The emotions such a journey creates are wide-ranging. A mother who's been searching for her child's diagnosis for 15 years may be told to wait a bit longer for answers. A diagnosis may offer no news or bad news. People may ask which side of the family a genetic disease came from, generating guilt or misunderstanding.5

Costs of misdiagnosis

During their journey, people may undergo unnecessary tests and surgeries and take medicines that do not help. Rare conditions often affect multiple organs and cause life-threatening symptoms, leading to missed school and work.

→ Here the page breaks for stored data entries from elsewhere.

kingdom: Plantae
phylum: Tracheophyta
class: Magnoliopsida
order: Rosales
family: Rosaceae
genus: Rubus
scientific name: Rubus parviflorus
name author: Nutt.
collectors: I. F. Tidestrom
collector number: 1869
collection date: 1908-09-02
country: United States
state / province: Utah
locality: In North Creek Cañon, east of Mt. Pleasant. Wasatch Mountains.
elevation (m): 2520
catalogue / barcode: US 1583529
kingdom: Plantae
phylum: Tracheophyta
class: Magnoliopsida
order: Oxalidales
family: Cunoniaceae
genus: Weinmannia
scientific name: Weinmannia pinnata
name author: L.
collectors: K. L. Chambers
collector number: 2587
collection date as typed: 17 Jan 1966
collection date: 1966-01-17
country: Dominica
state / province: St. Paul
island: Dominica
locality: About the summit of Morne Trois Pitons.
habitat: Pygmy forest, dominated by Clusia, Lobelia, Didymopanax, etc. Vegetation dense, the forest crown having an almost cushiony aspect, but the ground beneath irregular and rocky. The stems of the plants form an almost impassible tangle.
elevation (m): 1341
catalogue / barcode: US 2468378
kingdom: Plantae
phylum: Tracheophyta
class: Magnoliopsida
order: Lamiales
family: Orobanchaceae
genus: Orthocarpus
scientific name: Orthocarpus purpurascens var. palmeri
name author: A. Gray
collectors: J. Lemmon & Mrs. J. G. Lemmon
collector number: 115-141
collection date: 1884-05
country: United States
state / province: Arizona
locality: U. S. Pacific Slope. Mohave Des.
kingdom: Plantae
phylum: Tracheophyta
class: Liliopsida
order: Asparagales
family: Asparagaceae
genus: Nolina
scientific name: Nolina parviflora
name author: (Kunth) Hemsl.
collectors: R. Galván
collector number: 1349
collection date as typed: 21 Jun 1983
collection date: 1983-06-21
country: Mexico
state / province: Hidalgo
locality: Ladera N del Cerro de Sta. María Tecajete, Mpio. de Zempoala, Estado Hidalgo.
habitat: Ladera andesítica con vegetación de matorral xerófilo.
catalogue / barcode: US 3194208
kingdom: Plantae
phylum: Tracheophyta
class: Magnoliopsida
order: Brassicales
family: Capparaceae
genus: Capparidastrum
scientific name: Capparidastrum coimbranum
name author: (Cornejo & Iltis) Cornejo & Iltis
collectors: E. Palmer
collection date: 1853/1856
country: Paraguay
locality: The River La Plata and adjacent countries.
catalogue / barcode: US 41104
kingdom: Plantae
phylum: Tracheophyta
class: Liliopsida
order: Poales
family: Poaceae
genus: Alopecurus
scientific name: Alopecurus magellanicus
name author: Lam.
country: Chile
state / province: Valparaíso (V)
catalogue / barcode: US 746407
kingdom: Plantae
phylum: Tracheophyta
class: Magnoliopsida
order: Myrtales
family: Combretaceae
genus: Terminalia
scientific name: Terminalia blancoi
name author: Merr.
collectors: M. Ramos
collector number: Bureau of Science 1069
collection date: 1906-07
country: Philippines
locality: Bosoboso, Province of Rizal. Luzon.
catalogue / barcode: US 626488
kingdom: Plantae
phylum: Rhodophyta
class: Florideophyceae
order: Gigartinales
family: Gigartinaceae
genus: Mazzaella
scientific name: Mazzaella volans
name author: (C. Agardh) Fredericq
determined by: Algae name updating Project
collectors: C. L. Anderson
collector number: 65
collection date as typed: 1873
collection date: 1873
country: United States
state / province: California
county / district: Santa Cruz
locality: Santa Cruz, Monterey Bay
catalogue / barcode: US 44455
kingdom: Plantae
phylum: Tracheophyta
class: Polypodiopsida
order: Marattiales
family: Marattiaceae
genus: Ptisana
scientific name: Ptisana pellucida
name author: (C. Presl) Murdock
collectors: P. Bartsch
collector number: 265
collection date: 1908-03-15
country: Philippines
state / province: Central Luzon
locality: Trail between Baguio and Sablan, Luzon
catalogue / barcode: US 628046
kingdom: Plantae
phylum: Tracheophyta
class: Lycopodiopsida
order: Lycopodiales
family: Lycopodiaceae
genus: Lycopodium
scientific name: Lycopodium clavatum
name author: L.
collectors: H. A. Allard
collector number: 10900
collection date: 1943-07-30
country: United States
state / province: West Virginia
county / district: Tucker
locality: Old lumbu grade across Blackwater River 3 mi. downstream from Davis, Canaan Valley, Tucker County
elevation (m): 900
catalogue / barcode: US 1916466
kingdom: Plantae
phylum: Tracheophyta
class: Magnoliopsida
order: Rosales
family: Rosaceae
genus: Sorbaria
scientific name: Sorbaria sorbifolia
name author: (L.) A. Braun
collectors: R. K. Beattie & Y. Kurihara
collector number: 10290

Studies show that rare diseases are significantly more expensive than common health conditions. In fact, 1 study found rare diseases cost 10 times more than common diseases like heart disease or diabetes. In the United States, rare diseases cost between $7 trillion and $9 trillion a year.6,7

Efforts to improve the journey

An international group focused on rare diseases made 5 recommendations aimed at improving diagnosis rates. These recommendations include:3

  • Recognize people with undiagnosed rare diseases as a distinct group with unmet needs
  • Create long-term national programs dedicated to speeding up and improving rare disease diagnosis and social support
  • Coordinate national and international knowledge and information sharing of existing resources
  • Involve patients equally with doctors, nonprofits, and governments in these efforts
  • Promote sharing data and other information between countries

The hope is that increased sharing and focus will:3

  • Shorten the time it takes to get a rare diagnosis
  • Improve understanding
  • Find treatments
  • Quickly improve global knowledge of rare diseases

Finding support for the journey

If you or a loved one is living with a rare health condition, you are not alone. In fact, 1 in 10 people in the United States, or 30 million people, are currently living with 1 of 7,000 known rare conditions. Estimates say that 400 million people around the world have a rare disease. If you need support during your journey, there are organizations that can help:4

Nonprofits

Government departments

Your doctor may be able to recommend a patient registry or clinical trial. These resources may help you contribute to what is known about your condition. Through it all, a rare disease organization or forum can help you feel heard.